The revelation comes on the heels of Woods’ first public comments in nearly nine months: a 40-minute interview in which Woods discussed his injuries, his path back to professional golf, and his advice for his son Charlie.
On the topic of the accident in Rolling Hills Estates, Calif., Woods had plenty to say — though the news might come as a stark dose of reality for many hoping for a similar comeback to the one Woods completed in 2018. The 15-time major champion seemed resigned to the fact that his body no longer has what it takes to compete regularly at a high level.
“I don’t have to compete and play against the best players in the world to have a great life,” he said. “After my back fusion, I had to climb Mount Everest one more time. I had to do it, and I did. This time around, I don’t think I’ll have the body to climb Mount Everest, and that’s okay.”
Instead, Woods seemed to indicate his desire to follow in the footsteps of Ben Hogan, playing only a select number of tournaments at his own discretion. But that future is still a long way from the present.
“I think something that is realistic is playing the Tour one day — never full time, ever again — but pick and choose, just like [Ben] Hogan did,” he said. “Pick and choose a few events a year and you play around that, you practice around that, and you gear yourself up for that. I think that’s how I’m going to have to play it from now on. It’s an unfortunate reality, but it’s my reality. I understand it, and I accept it.”
Woods spoke extensively about the rehab process, including a prolonged stay in isolation in southern California, during which time he received near round-the-clock treatment.
“In a hotel room and I’m hooked up with wires everywhere and people poking and prodding me at 2-3 in the morning for more bloodwork,” he said. “It was just like, c’mon. You know? How much is enough?”
Once Woods recovered to the point that he was no longer at risk of amputation, his attention shifted to his hands — testing to see he’d kept his dexterity in the wake of the crash.
“I wanted to test and see that I still had my hands. So even in the hospital, I had Erica [Herman] and Rob [McNamara] throw me something,” he said. “Throw it over here, catch it over there. Then the nurse comes in. ‘What? I wasn’t doing anything?’ Nurse leaves, ‘Okay, let’s go!’ We were being kids, we were isolated, we were doing shenanigans. Just anything to pass the time.”
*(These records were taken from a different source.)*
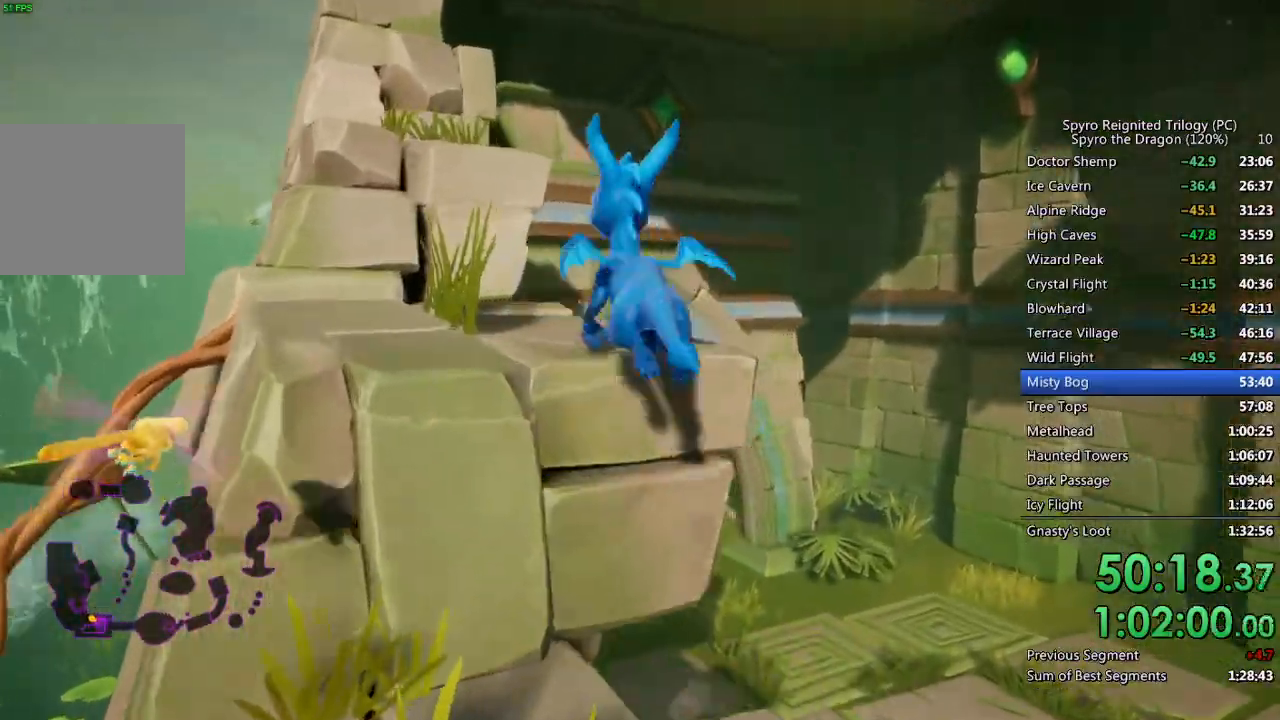
{"buttons": ["CROSS"], "left_stick": "up", "right_stick": "center", "events": [[33, "CROSS", "down"], [150, "CROSS", "up"], [217, "right_stick", "center"], [317, "CROSS", "down"], [350, "left_stick", "up-right"], [483, "left_stick", "up"]]}
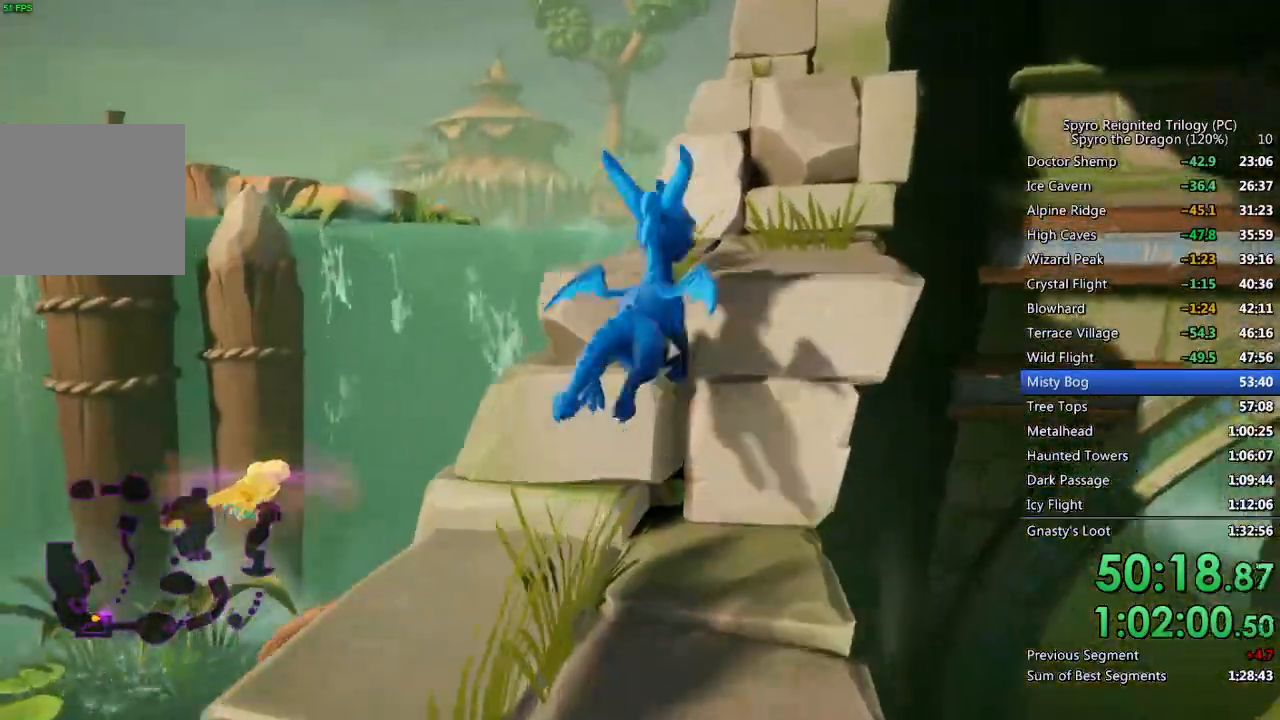
{"buttons": ["CROSS"], "left_stick": "up", "right_stick": "center", "events": [[50, "CROSS", "up"], [133, "CROSS", "down"], [233, "left_stick", "up-right"], [300, "CROSS", "up"], [400, "CROSS", "down"], [417, "left_stick", "up"]]}
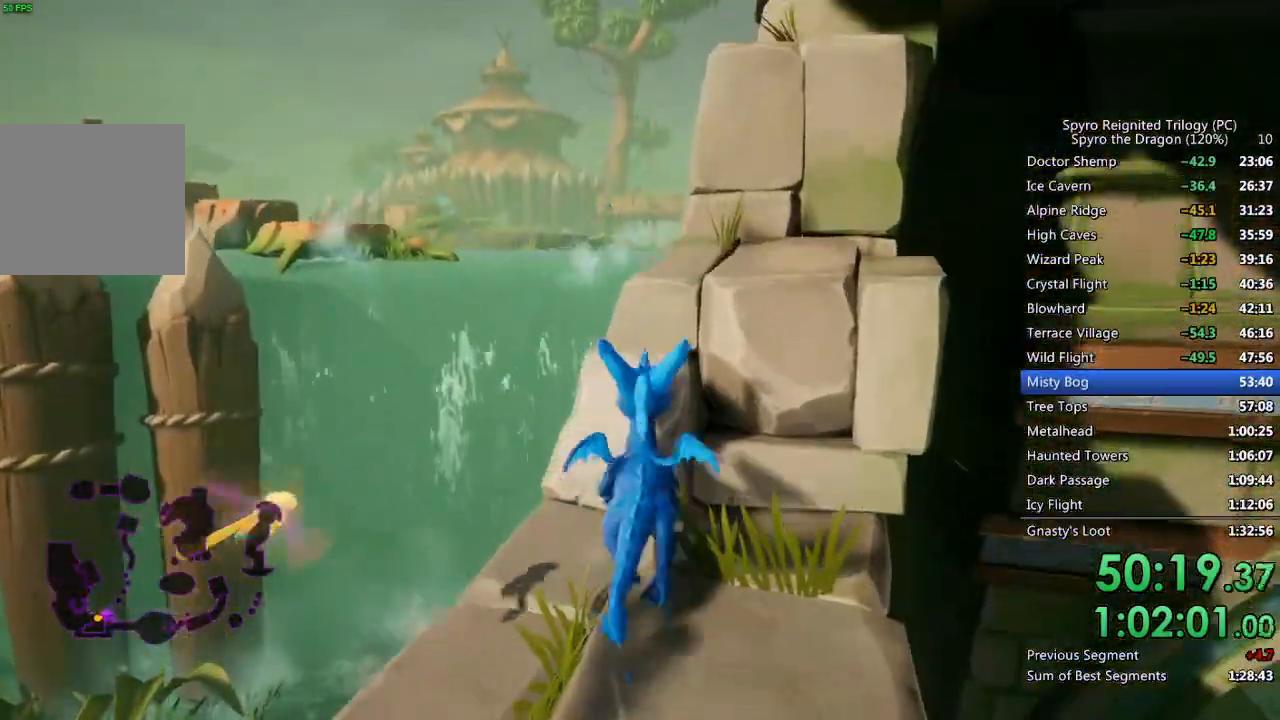
{"buttons": [], "left_stick": "up", "right_stick": "center", "events": [[167, "CROSS", "up"], [167, "left_stick", "up-right"], [250, "CROSS", "down"], [367, "left_stick", "up"], [500, "CROSS", "up"]]}
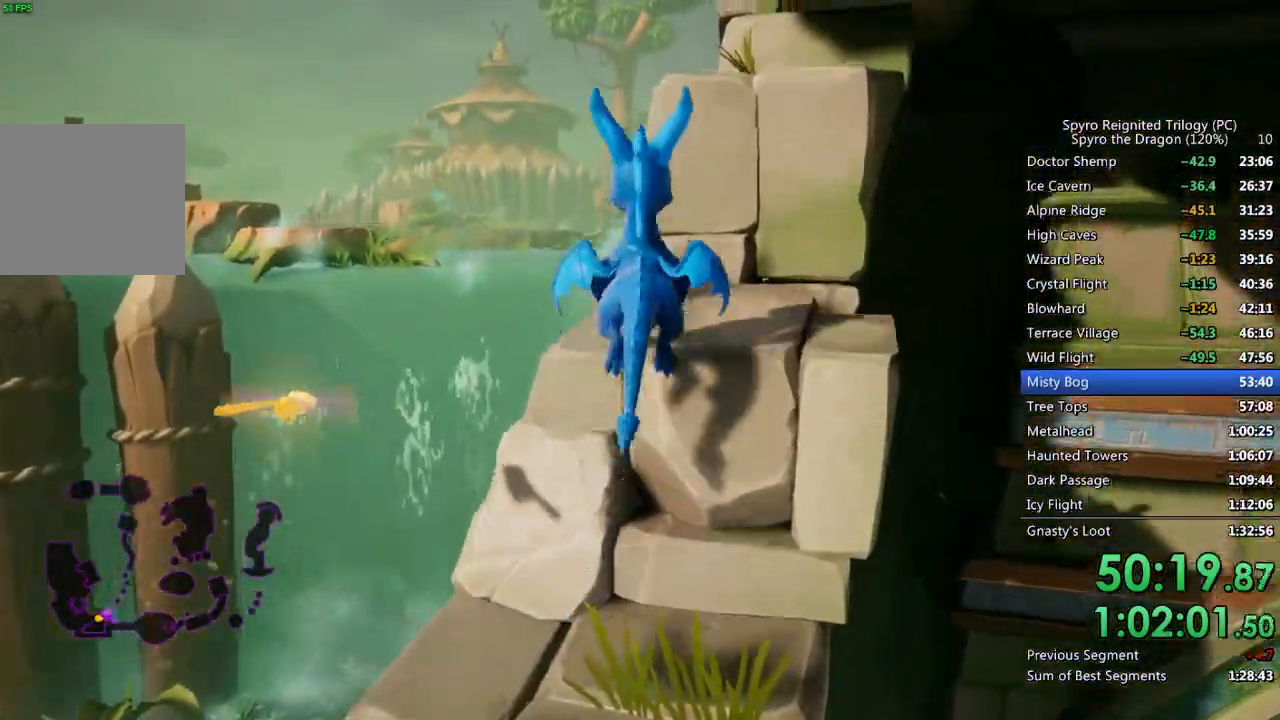
{"buttons": ["CROSS"], "left_stick": "up", "right_stick": "center", "events": [[33, "left_stick", "up-right"], [50, "CROSS", "down"], [133, "left_stick", "up"], [200, "right_stick", "right"], [367, "right_stick", "center"]]}
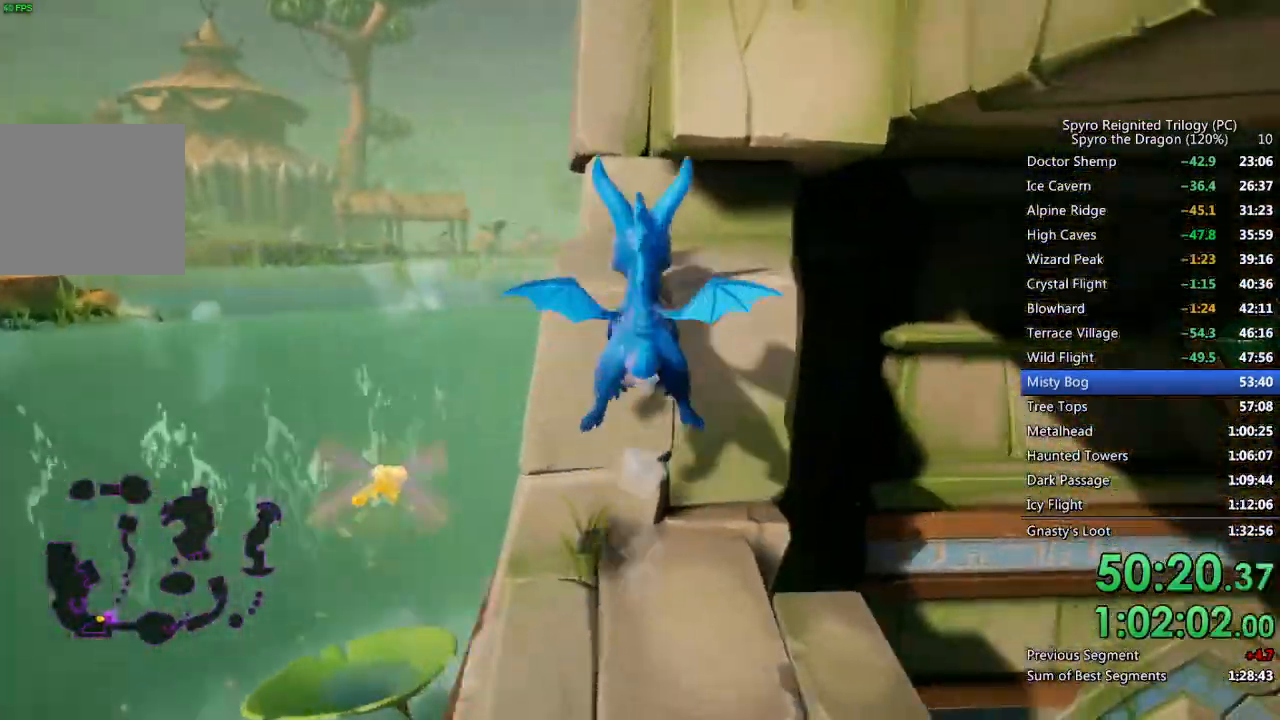
{"buttons": ["CROSS"], "left_stick": "up", "right_stick": "right", "events": [[367, "CROSS", "up"], [483, "CROSS", "down"], [483, "right_stick", "right"]]}
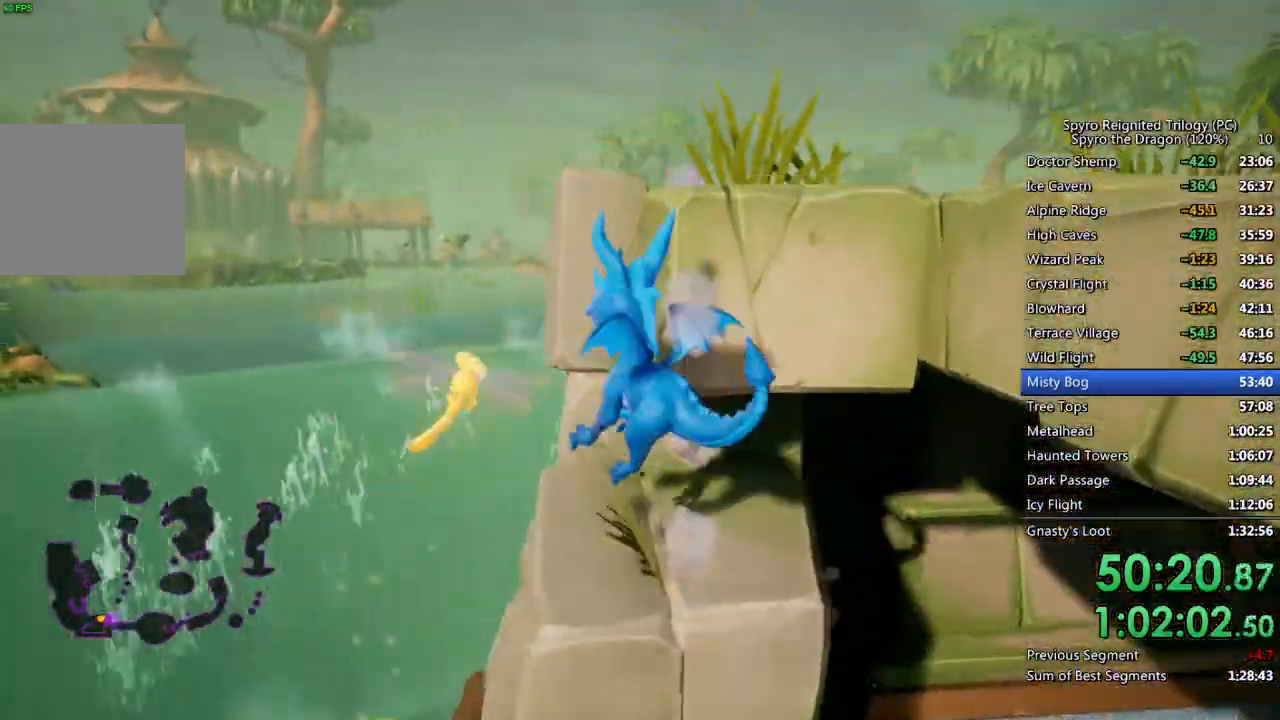
{"buttons": ["SQUARE"], "left_stick": "up-right", "right_stick": "center", "events": [[250, "CROSS", "up"], [250, "left_stick", "up-right"], [300, "right_stick", "center"], [367, "SQUARE", "down"]]}
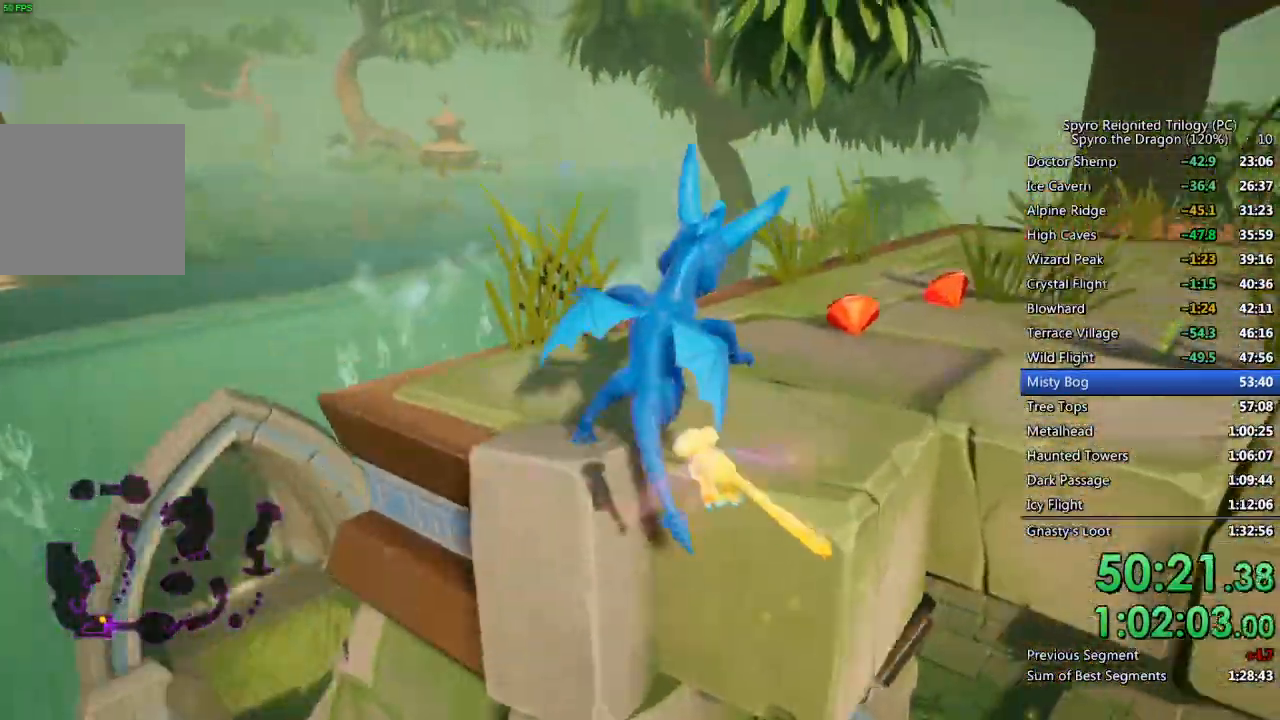
{"buttons": ["SQUARE"], "left_stick": "up-right", "right_stick": "center", "events": []}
In March, he returned home to Florida after nearly a month in the hospital. He was kept inside for months, leaning on lessons from his father Earl to endure grueling rehab sessions.
“This is where my dad’s teachings came into play,” he said. “Being in the military, you don’t know how long a firefight’s going to take. It could last five seconds, it could last five hours. Some could go on for days at a time. You don’t know when the end is. That’s the hard part.”
Today, Tiger is walking again, unencumbered by crutches or braces; he’s even swinging the club, too. On Tuesday, Tiger takes another small step: appearing in front of the press for the first time at his tournament, the Hero World Challenge, in the Bahamas.